Sometimes (or maybe often times), bad things happen to us and we don’t know why. We feel victimized. We feel like the world is being cruel to us. We feel like we’re being punished. We question our right to be happy. We wonder what we might have done wrong.
That was me – was.
In the beginning of 2012, I was about to embark on one of the greatest adventures of my life. I quit a stable job with a huge multinational company. And I was going to leave the country to start a new life elsewhere.
It’s what I’ve always wanted – what I’ve always dreamed of ever since my mom took home a travel brochure when I was a kid. I have always wanted to spread my wings.
I wanted to see the world. But I didn’t come from a rich background. That is why I did what I could to move towards that direction. I tried to be an exchange student, I tried working for a company that has branches all over the world, heck I exposed myself to all sorts of opportunities.

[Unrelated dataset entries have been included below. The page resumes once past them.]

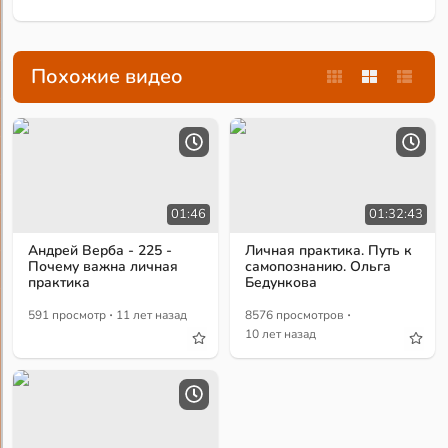
Похожие видео
01:46
01:32:43
Андрей Верба - 225 -
Личная практика. Путь к
Почему важна личная
самопознанию. Ольга
практика
Бедункова
·
·
591 просмотр
11 лет назад
8576 просмотров
10 лет назад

And when it finally happened, when my dream was materializing right before my eyes. I didn’t expect to feel horrified. I wasn’t scared of the change or the unknown. I was scared of screwing things up. You see, a lot of things have happened that made me doubt myself. Whether it was a bad break up or it was having trouble fitting in, I just found more and more reasons to feel that I’m not good for anything. Or to put it more dramatic terms, I felt that I didn’t deserve to be happy so bad things are bound to happen.
I was frightened. I was finally achieving my goals and I felt like I was crossing a very fine wire with very slippery socks while the wind rocked me like an annoying toddler.

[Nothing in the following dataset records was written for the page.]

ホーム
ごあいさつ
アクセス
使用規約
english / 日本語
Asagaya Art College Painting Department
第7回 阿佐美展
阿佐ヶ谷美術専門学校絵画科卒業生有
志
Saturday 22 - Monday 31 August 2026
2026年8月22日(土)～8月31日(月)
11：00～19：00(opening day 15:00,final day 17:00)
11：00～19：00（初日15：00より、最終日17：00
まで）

But now, when it has been almost a year that I have sailed through that phase of my life, I can honestly say that I was being so stupid.

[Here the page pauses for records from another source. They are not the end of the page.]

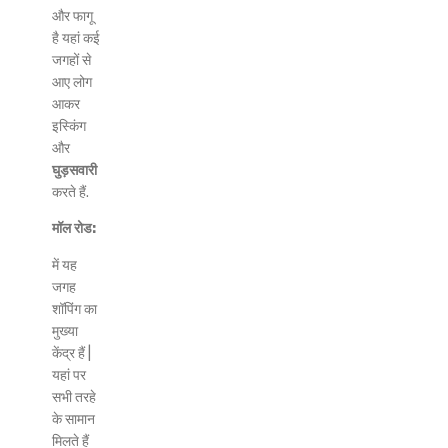
और फागू
है यहां कई
जगहों से
आए लोग
आकर
इस्किंग
और
घुड़सवारी
करते हैं.
मॉल रोड:
में यह
जगह
शॉपिंग का
मुख्या
केंद्र हैं |
यहां पर
सभी तरहे
के सामान
मिलते हैं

The thing is, most of us are being stupid when we put negative thoughts like those in our head.
If I would have to sum up this past year in a word, I would say: gratitude.
I am thankful for the things I was able to do, for the places I was able to see, for the people I was able to meet, the experiences I was able to live, and the lessons I was finally able to fully appreciate.
And one of the biggest lessons I have learned is about having a different perspective regarding the “bad” things that have happened to me. I don’t want to ramble on about the details but rather look at it as a general principle.
Here it is:
Bad things happen everyday. They cause us pain. They make us suffer. They bring us down. And sometimes, they destroy us.
And we often ask ourselves, why? Why me? What did I do wrong?
I think the answer is quite simple. We all have an idea of what our life should be. We have an image of what our careers should look like. We have a standard of what our partners should be. We have a template of what success should mean. When life does not suit what we have in mind, we feel hurt. We feel distressed.
But just because life gives us things that do not match our expectations, doesn’t mean we are bound to be unhappy. But our expectations, our imagination, our concept of happiness can be so little and so limited that we don’t see that greater things are at work. Call it divine intervention, higher power, destiny, power of manifestation, the universe, or mysticism, call it whatever. But we are just a spec of dust in the grand scheme of things. Just because we cannot see the path to happiness, or life has forced us to walk a different path that we would’ve hoped to be, doesn’t mean we are not headed there.
Let me say that again, just because life has forced us to take a path different from the path that we originally conceived of, doesn’t mean that the destinations are different.
We can sometimes be shortsighted. Bad things happen for a reason. Maybe that reason is simply us resisting the happiness that we are too dumb to foretell.